--- TEXTO FORNECIDO ---
-- -- --

Foi o que fez Paulo Caracol, de 59 anos, morador no vizinho concelho de Góis. Que passeou pelas ruínas, relatando as descobertas: “Sítios que deviam ser quartos, janelas, fornos, caminhos estreitos”. “É um misto, alegria de ver coisas que fazem parte da História da região e tristeza por estar sem água”, referiu, quem viu a aldeia de Vilar, ou melhor, o que resta dela, pela primeira vez. Indiferentes ao interesse que as ruínas suscitavam, três homens do concelho da Lousã, todos reformados, estavam na pesca desportiva à “caça” de bogas, carpas ou achigãs. Certos de que menos água no rio “não faz diferença” para esta atividade. “É igual, o peixe continua cá”, disse um deles. Outro atirou que “o peixe está mais junto”. Ao mesmo tempo que lamentava haver “pouco peixe à vista de há 20 anos”.

“É um misto, alegria de ver coisas que fazem parte da História da região e tristeza por estar sem água”

No local, a piscina flutuante está agora em terra firme “à espera de que a água suba para ficar a flutuar”, disse à Lusa o presidente da Junta de Freguesia de Portela do Fojo – Machio, Henrique Fernandes Marques. Esperançado de que o nível do rio suba e o turismo também. “É muito importante para nós que, com a Câmara, temos investido em infraestruturas no local”, declarou o autarca. Exemplificando a instalação de uma churrasqueira, bar e parque de merendas, e mais recentemente a reabilitação da estrada da Portela do Fojo até ao Vilar. Segue-se a colocação de uma plataforma para acostagem de embarcações. Segundo Henrique Fernandes Marques, a cota máxima do Zêzere naquele local situa-se perto de um nicho das “Alminhas”. E, apesar de distarem pelo menos 150 metros até onde agora está o nível do rio, é de esperança que fala. Apontando que ainda falta “março, abril” para chover e dizendo o provérbio “abril, águas mil”.

Em Figueiró dos Vinhos já quase se pode atravessar a pé o rio Zêzere

“Agora ainda não vai, mas breve já vai”, garantiu José Emílio. Com o conhecimento dos seus 72 anos, ele que nasceu “quase à borda de água”, nos Caboucos, freguesia de Arega. E que noutras ocasiões, quando o nível da água do Zêzere desceu de forma acentuada, atravessou o rio de trator e a pé Quando a reportagem da Lusa o encontrou, José Emílio já tinha deslocado o seu barco a remos para água. “Fui pô-lo para a água, porque o rio desceu e [o barco] tinha ficado em terra”, afirmou José Emílio. Que tem “licença para a pesca, para lançar rede ao rio”. Não o faz porque não tem água.

“O peixe está todo para baixo. Procura sempre a fundura”, explicou. Desfiando as consequências da seca ou da falta de chuva para a contínua descida do nível da água do rio e para a aridez dos solos nas imediações. Segundo José Emílio, “é mau para toda a gente” e “vai dar um prejuízo de todo o tamanho”. “Quando o rio está cheio, vem muita gente. Agora vem gente, porque nunca viu o rio assim”, desabafou. Referindo que “se o rio encher até ao normal, como pertence, a casa do Clube Náutico fica isolada”. Ana Paula, de 50 anos, a trabalhar no restaurante junto à foz, falou em desolação. Enumerando as atividades que o estado do rio leva consigo, do comércio à agricultura e ao turismo. E depois há “os animais, a natureza”, continuou.

-- -- --

Imagens das páginas e texto extraído:
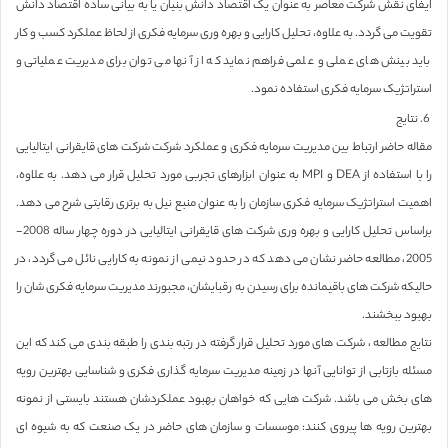
ایفای نقش شرکت معاصر به عنوان یک اقتصاد دانش بنیان یا به بیانی ساده اقتصاد دانش
تقویت می گردد. به علاوه، تحلیل کارایی و بهره وری سرمایه فکری از لحاظ عملکرد کسب و کار
باید بینش های عملی و علمی فراهم نماید که از آنها می توان برای مدیریت عملیاتی و
استراتژیک سرمایه فکری استفاده نمود.
6. نتایج
مقاله حاضر ارتباط بین مدیریت سرمایه فکری و عملکرد شرکت شرکت های قایقرانی ایتالیایی
را با استفاده از DEA و MPI به عنوان ابزارهای تجربی مورد تحلیل قرار می دهد. به علاوه،
اهمیت استراتژیک سرمایه فکری سازمان را به عنوان منبع نیل به برتری رقابتی شرح می دهد.
براساس تحلیل کارایی و بهره وری شرکت های قایقرانی ایتالیایی در دوره چهار ساله 2008-
2005، مطالعه حاضر نشان می دهد که در حدود نیمی از نمونه به کارایی نائل می گردد، در
حالیکه شرکت های باقیمانده برای رسیدن به رقبایشان، مجبورند مدیریت سرمایه فکری شان را
بهبود ببخشند.
نتایج مطالعه ، شرکت های مورد تحلیل قرار گرفته در رتبه بندی را طبقه بندی می کند که این
مسئله بازتابی از توانایی آنها در زمینه مدیریت سرمایه گذاری فکری و شناسایی بهترین رویه
های بخش می باشد. شرکت هایی که خواهان بهبود عملکردشان هستند بایستی از نمونه
بهترین رویه ها پیروی کنند: موسسات و سازمان های حاضر در یک صنعت که به شیوه ای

-- -- --

--- CONJUNTO DE EXERCÍCIOS ---
a: Na reportagem sobre a seca do rio Zêzere, em que concelho mora Paulo Caracol?
b: Extraia da reportagem sobre a seca do rio Zêzere tudo o que vai desde "Em Figueiró dos" até "não tem água.", sem mudar uma única letra.
c: Diga se cada afirmação está de acordo com a reportagem sobre a seca do rio Zêzere, respondendo sim ou não e citando as palavras do texto que o mostram: (i) A piscina flutuante está agora em terra firme. (ii) José Emílio tem 59 anos. (iii) Ana Paula trabalha no restaurante junto à foz.
Baseie-se somente no texto.

--- RESPOSTAS POR ORDEM ---
a: No concelho de Góis.

b:
Em Figueiró dos Vinhos já quase se pode atravessar a pé o rio Zêzere

“Agora ainda não vai, mas breve já vai”, garantiu José Emílio. Com o conhecimento dos seus 72 anos, ele que nasceu “quase à borda de água”, nos Caboucos, freguesia de Arega. E que noutras ocasiões, quando o nível da água do Zêzere desceu de forma acentuada, atravessou o rio de trator e a pé Quando a reportagem da Lusa o encontrou, José Emílio já tinha deslocado o seu barco a remos para água. “Fui pô-lo para a água, porque o rio desceu e [o barco] tinha ficado em terra”, afirmou José Emílio. Que tem “licença para a pesca, para lançar rede ao rio”. Não o faz porque não tem água.

c:
(i) Sim: “a piscina flutuante está agora em terra firme”.
(ii) Não: “Com o conhecimento dos seus 72 anos”.
(iii) Sim: “a trabalhar no restaurante junto à foz”.